Published 9:51am Friday, November 22, 2013

HUNTERDALE—An assassin’s bullet 50 years ago kept Bobby Branche from performing a direct service for his commander in chief, President John F. Kennedy.

Bobby Branche, left, who was a Marine in the early to mid-1960s, is greeted by Gen. Wallace Greene, commandant for Marines around the world. Branche was among four Marines picked to guard President John F. Kennedy's helicopter, Marine 1 in 1963. But the assassination prevented Branche from carrying out that duty. -- SUBMITTED
Bobby Branche, left, who was a Marine in the early to mid-1960s, is greeted by Gen. Wallace Greene, commandant for Marines around the world. Branche was among four Marines picked to guard President John F. Kennedy’s helicopter, Marine 1 in 1963. But the assassination prevented Branche from carrying out that duty. — SUBMITTED

Branche, a native of Southampton County, was a member of the Marine Corps stationed at the Philadelphia Navy Yard Base on Nov. 22, 1963, when he got the news of Kennedy’s death in Dallas, Texas.

“I was walking across the parade field and escorting someone off the base,” Branche recalled about the day. “Someone came out and told him what had been reported.

“It was a total shock,” he continued. “It took a while to sink in.”

Originally, the president was scheduled to visit Philadelphia two weeks later and attend the Army-Navy football game.

“I’m pretty sure Navy won,” he said, and added that Roger Staubach was playing then.

Branch was to be one of four Marines tapped to guard Marine 1, which is the president’s helicopter.

He added they would have been face-to-face with him on arrival, and might have even gotten a chance to speak to Kennedy. Branche said the president was known to directly address those who served him.

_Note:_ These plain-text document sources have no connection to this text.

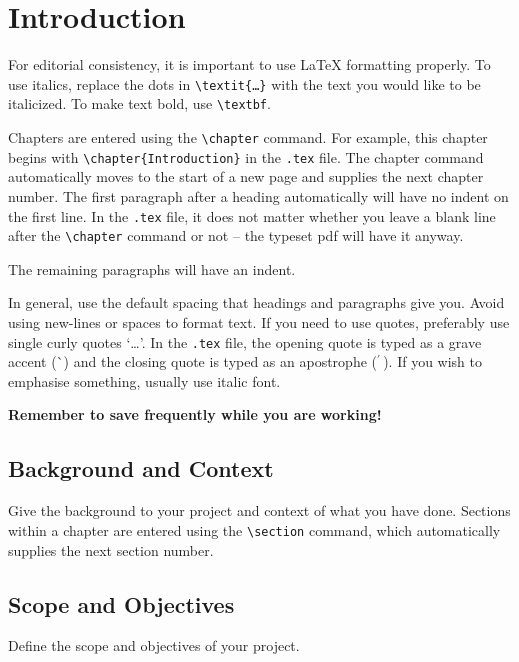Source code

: \documentclass[11pt]{report}
\newcommand{\cmd}[1]{\texttt{\textbackslash{}#1}}
\begin{document}
\begingroup
\singlespacing
\tableofcontents
\endgroup

\begingroup
\singlespacing
\listoffigures
\endgroup

\chapter{Introduction}
For editorial consistency, it is important to use \LaTeX{} formatting properly. To use italics, replace the dots in \cmd{textit\{\ldots\}} with the text you would like to be italicized. To make text bold, use \cmd{textbf}.

Chapters are entered using the \cmd{chapter} command. For example, this chapter begins with \cmd{chapter\{Introduction\}} in the \texttt{.tex} file. The chapter command automatically moves to the start of a new page and supplies the next chapter number. The first paragraph after a heading automatically will have no indent on the first line. In the \texttt{.tex} file, it does not matter whether you leave a blank line after the \cmd{chapter} command or not -- the typeset pdf will have it anyway.

The remaining paragraphs will have an indent.

In general, use the default spacing that headings and paragraphs give you. Avoid using new-lines or spaces to format text. If you need to use quotes, preferably use single curly quotes `\ldots'. In the \texttt{.tex} file, the opening quote is typed as a grave accent (\`{}) and the closing quote is typed as an apostrophe ($^\prime\,$). If you wish to emphasise something, usually use italic font.

\textbf{Remember to save frequently while you are working!}

\section{Background and Context}

Give the background to your project and context of what you have done. Sections within a chapter are entered using the \cmd{section} command, which automatically supplies the next section number.

\section{Scope and Objectives} \label{objectives sec}
Define the scope and objectives of your project.
\end{document}
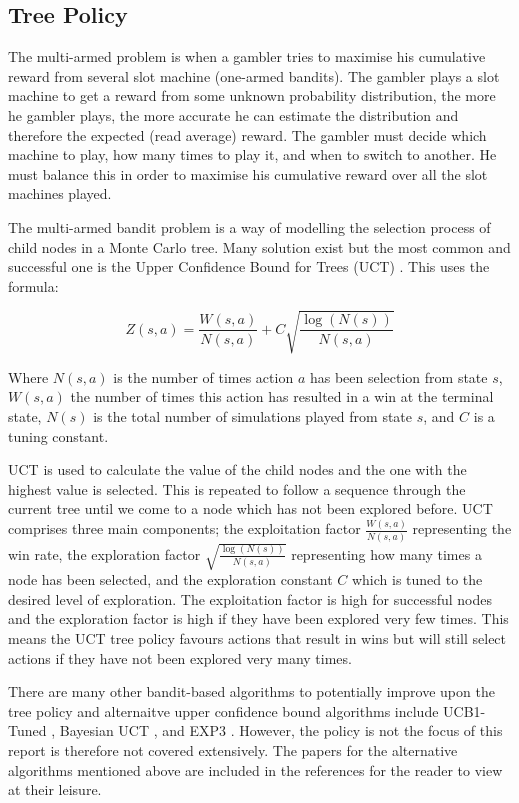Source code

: \documentclass{bhamthesis}
\theoremstyle{definition}
\begin{document}
\subsection{Tree Policy}\label{s:tPolicy}
The multi-armed problem is when a gambler tries to maximise his cumulative reward from several slot machine (one-armed bandits). The gambler plays a slot machine to get a reward from some unknown probability distribution, the more he gambler plays, the more accurate he can estimate the distribution and therefore the expected (read average) reward. The gambler must decide which machine to play, how many times to play it, and when to switch to another. He must balance this in order to maximise his cumulative reward over all the slot machines played. 

The multi-armed bandit problem is a way of modelling the selection process of child nodes in a Monte Carlo tree. Many solution exist but the most common and successful one is the Upper Confidence Bound for Trees (UCT) \cite{Browne2012}. This uses the formula:

\begin{equation}\label{e:UCT}
Z(s,a) = \frac{W(s,a)}{N(s,a)} + C\sqrt{\frac{\log(N(s))}{N(s,a)}}
\end{equation} 


Where $N(s,a)$ is the number of times action $a$ has been selection from state $s$, $W(s,a)$ the number of times this action has resulted in a win at the terminal state, $N(s)$ is the total number of simulations played from state $s$, and $C$ is a tuning constant.

UCT is used to calculate the value of the child nodes and the one with the highest value is selected. This is repeated to follow a sequence through the current tree until we come to a node which has not been explored before. UCT comprises three main components; the exploitation factor $\frac{W(s,a)}{N(s,a)}$ representing the win rate, the exploration factor $\sqrt{\frac{\log(N(s))}{N(s,a)}}$ representing how many times a node has been selected, and the exploration constant $C$ which is tuned to the desired level of exploration. The exploitation factor is high for successful nodes and the exploration factor is high if they have been explored very few times. This means the UCT tree policy favours actions that result in wins but will still select actions if they have not been explored very many times.

There are many other bandit-based algorithms to potentially improve upon the tree policy and alternaitve upper confidence bound algorithms include UCB1-Tuned \cite{Auer2002}, Bayesian UCT \cite{Grunwald2010}, and EXP3 \cite{Auer1995} \cite{Audibert2009}. However, the policy is not the focus of this report is therefore not covered extensively. The papers for the alternative algorithms mentioned above are included in the references for the reader to view at their leisure.
\end{document}
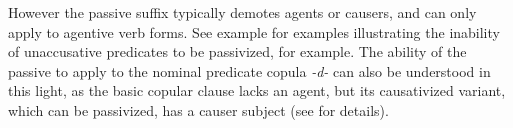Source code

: However the passive suffix typically demotes agents or causers, and can only apply to agentive verb forms. See example  for examples illustrating the inability of unaccusative predicates to be passivized, for example. The ability of the passive to apply to the nominal predicate copula \textit{-d-} can also be understood in this light, as the basic copular clause lacks an agent, but its causativized variant, which can be passivized, has a causer subject (see  for details).
%




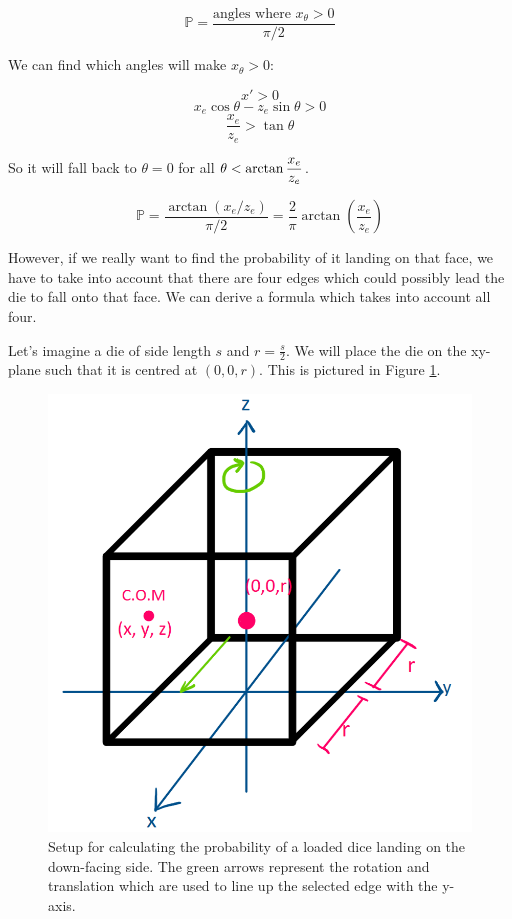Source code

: \documentclass[english,12pt,a4paper,final]{article}
\begin{document}
\begin{equation*}
	 \mathbb{P} = \frac{\text{angles where $x_{\theta} > 0$}}{\pi/2}
\end{equation*}

We can find which angles will make $x_{\theta} > 0$:

\begin{equation*}
	x' > 0
\end{equation*}
\begin{equation*}
	x_e\cos\theta - z_e\sin\theta > 0
\end{equation*}
\begin{equation*}
	\frac{x_e}{z_e} > \tan\theta
\end{equation*}

So it will fall back to $\theta=0$ for all $\theta < \arctan\mathlarger{\frac{x_e}{z_e}}$.

\begin{equation}\label{dieEdgeProb}
	\mathbb{P} = \frac{\arctan(x_e/z_e)}{\pi/2} = \frac{2}{\pi} \arctan\left(\frac{x_e}{z_e}\right)
\end{equation}

However, if we really want to find the probability of it landing on that face, we have to take into account that there are four edges which could possibly lead the die to fall onto that face. We can derive a formula which takes into account all four.

Let's imagine a die of side length $s$ and $r=\frac{s}{2}$. We will place the die on the xy-plane such that it is centred at $(0, 0, r)$. This is pictured in Figure \ref{fig:loadeddie3d}.

\begin{figure}[H]
	\centering
	\includegraphics[width=0.7\linewidth]{loadedDie3d}
	\caption{Setup for calculating the probability of a loaded dice landing on the down-facing side. The green arrows represent the rotation and translation which are used to line up the selected edge with the y-axis.}
	\label{fig:loadeddie3d}
\end{figure}
\end{document}

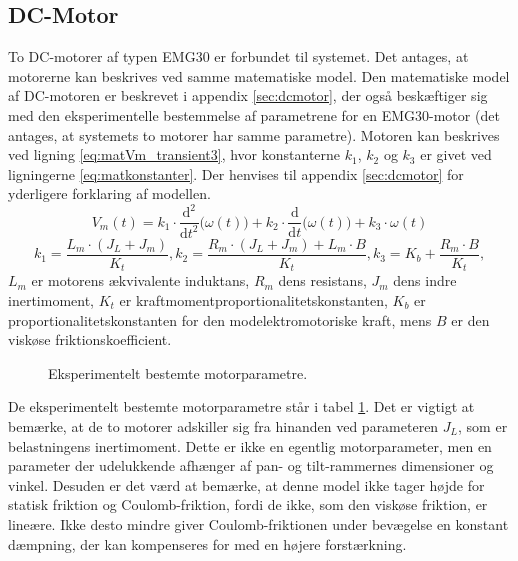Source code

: \subsection{DC-Motor}
To DC-motorer af typen EMG30 er forbundet til systemet.
Det antages, at motorerne kan beskrives ved samme matematiske model.
Den matematiske model af DC-motoren er beskrevet i appendix \ref{sec:dcmotor},
der også beskæftiger sig med den eksperimentelle bestemmelse af parametrene for en EMG30-motor
(det antages, at systemets to motorer har samme parametre).
Motoren kan beskrives ved ligning \ref{eq:matVm_transient3}, hvor konstanterne \(k_1\), \(k_2\) og \(k_3\)
er givet ved ligningerne \ref{eq:matkonstanter}. Der henvises til appendix \ref{sec:dcmotor}
for yderligere forklaring af modellen.
\begin{equation}
	V_m\left(t\right)=k_1\cdot{}\frac{\mathrm d^2}{\mathrm d t^2} \big(\omega\left(t\right) \big)
		+k_2\cdot{}\frac{\mathrm d}{\mathrm d t} \big(\omega\left(t\right) \big)
		+k_3\cdot{}\omega\left(t\right)
	\label{eq:matVm_transient3}
 \end{equation}
\begin{equation}
	k_1=\frac{L_m\cdot{}\left(J_L+J_m\right)}{K_t},
	k_2=\frac{R_m\cdot{}\left(J_L+J_m\right)+L_m\cdot{}B}{K_t},
	k_3=K_b+\frac{R_m\cdot{}B}{K_t},
	\label{eq:matkonstanter} 
 \end{equation}
\(L_m\) er motorens ækvivalente induktans, \(R_m\) dens resistans, \(J_m\) dens indre inertimoment,
\(K_t\) er kraftmomentproportionalitetskonstanten, \(K_b\) er proportionalitetskonstanten for den modelektromotoriske kraft,
mens \(B\) er den viskøse friktionskoefficient.
\begin{figure}[th!]
	\centering
	
	\captionsetup{type=table}
	\caption[Motorparametre]
			{Eksperimentelt bestemte motorparametre.}
	\label{tb:matmotorparametre}
\end{figure}
De eksperimentelt bestemte motorparametre står i tabel \ref{tb:matmotorparametre}.
Det er vigtigt at bemærke, at de to motorer adskiller sig fra hinanden ved parameteren \(J_L\), som er belastningens
inertimoment. Dette er ikke en egentlig motorparameter, men en parameter der udelukkende afhænger
af pan- og tilt-rammernes dimensioner og vinkel.
Desuden er det værd at bemærke, at denne model ikke tager højde for statisk friktion og Coulomb-friktion,
fordi de ikke, som den viskøse friktion, er lineære. Ikke desto mindre giver Coulomb-friktionen under
bevægelse en konstant dæmpning, der kan kompenseres for med en højere forstærkning.

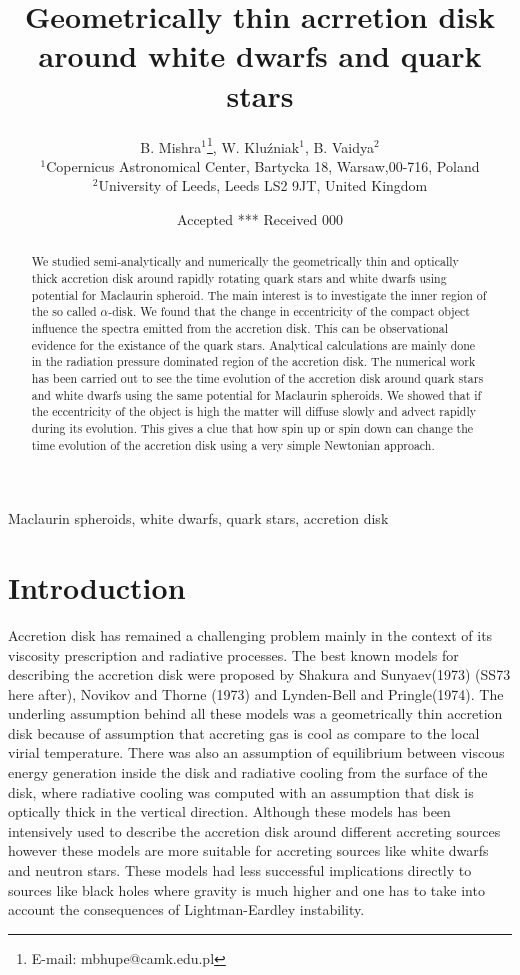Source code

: \documentclass[useAMS,usenatbib]{mn2e}
\title[Geometrically thin acrretion disk around white dwarfs and quark stars]{Geometrically thin acrretion disk around white dwarfs and quark stars}
\author[B. Mishra, W. Klu\'zniak and B. Vaidya]{B. Mishra$^{1}$\thanks{E-mail:
mbhupe@camk.edu.pl}, W. Klu\'zniak$^{1}$, B. Vaidya$^{2}$\\
$^{1}$Copernicus Astronomical Center, Bartycka 18, Warsaw,00-716, Poland\\
$^{2}$University of Leeds, Leeds LS2 9JT, United Kingdom}
\begin{document}
\date{Accepted *** Received 000}
\pagerange{\pageref{firstpage}--\pageref{lastpage}} 
\maketitle
\label{firstpage}
\begin{abstract}
We studied semi-analytically and numerically the geometrically thin and optically thick accretion disk around rapidly rotating quark stars and white dwarfs using potential for Maclaurin spheroid. The main interest is to investigate the inner region of the so called $\alpha$-disk. We found that the change in eccentricity of the compact object influence the spectra emitted from the accretion disk. This can be observational evidence for the existance of the quark stars. Analytical calculations are mainly done in the radiation pressure dominated region of the accretion disk. The numerical work has been carried out to see the time evolution of the accretion disk around quark stars and white dwarfs using the same potential for Maclaurin spheroids. We showed that if the eccentricity of the object is high the matter will diffuse slowly and advect rapidly during its evolution. This gives a clue that how spin up or spin down can change the time evolution of the accretion disk using a very simple Newtonian approach.  
\end{abstract}
\begin{keywords}
Maclaurin spheroids, white dwarfs, quark stars, accretion disk
\end{keywords}
\section{Introduction}
Accretion disk has remained a challenging problem mainly in the context of its viscosity prescription and radiative processes. The best known models for describing the accretion disk were proposed by Shakura and Sunyaev(1973) (SS73 here after), Novikov and Thorne (1973) and Lynden-Bell and Pringle(1974). The underling assumption behind all these models was a geometrically thin accretion disk because of assumption that accreting gas is cool as compare to the local virial temperature. There was also an assumption of equilibrium between viscous energy generation inside the disk and radiative cooling from the surface of the disk, where radiative cooling was computed with an assumption that disk is optically thick in the vertical direction. Although these models has been intensively used to describe the accretion disk around different accreting sources however these models are more suitable for accreting sources like white dwarfs and neutron stars. These models had less successful implications directly to sources like black holes where gravity is much higher and one has to take into account the consequences of Lightman-Eardley instability. 
\end{document}
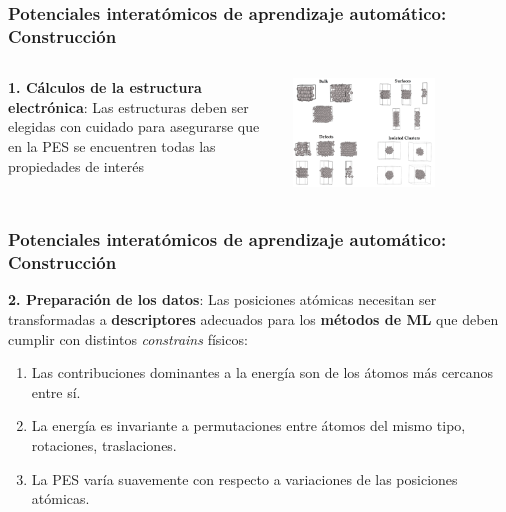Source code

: \documentclass[aspectratio=169]{beamer}
\let\oldtextbf\textbf
\renewcommand{\textbf}[1]{\textcolor{nordblue}{\oldtextbf{#1}}}
\begin{document}
    \begin{frame}
        \frametitle{Potenciales interatómicos de aprendizaje automático: Construcción}
        
        \begin{columns}
            \textbf{1. Cálculos de la estructura electrónica}: Las estructuras deben
            ser elegidas con cuidado para asegurarse que en la PES se encuentren 
            todas las propiedades de interés

            \begin{center}
                \includegraphics[width=0.65\textwidth]{intro-dft_data.png}
            \end{center}
        \end{columns}

    \end{frame}
    
    \begin{frame}
        \frametitle{Potenciales interatómicos de aprendizaje automático: Construcción}

        \textbf{2. Preparación de los datos}: Las posiciones atómicas necesitan 
        ser transformadas a \textbf{descriptores} adecuados para los 
        \textbf{métodos de ML} que deben cumplir con distintos \textit{constrains} 
        físicos:
        \begin{enumerate}
            \item Las contribuciones dominantes a la energía son de los átomos 
                más cercanos entre sí.
            \item La energía es invariante a permutaciones entre átomos del mismo 
                tipo, rotaciones, traslaciones.
            \item La PES varía suavemente con respecto a variaciones de las
                posiciones atómicas.
        \end{enumerate}

	\end{frame}
    
\end{document}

The honor to serve Kennedy came through his commandant, Gen. Wallace Greene, who was the leader of Marines throughout the world then. Branche said he had personally served Greene’s escort on numerous occasions.

“I perked up at the thought of performing a duty for the president,” said Branche. “No one had any bad remarks to say about him. He was just well respected.”

A mourning tribute was later performed at the base.

Asked for thoughts about the theories of who else might have been responsible for the assassination other than Lee Harvey Oswald, Branche said he was not in a position to comment.

After his active service ended in 1966, Branche, 70, returned to his native Southampton County, and soon began work for Union Camp Corp., where he served in general maintenance.

Although now affiliated with farming, but not active, Branche lives with his wife, Judi, in Hunterdale.

On Friday, in honor of the former president, he plans to watch some of the special programs about Kennedy and that historic day.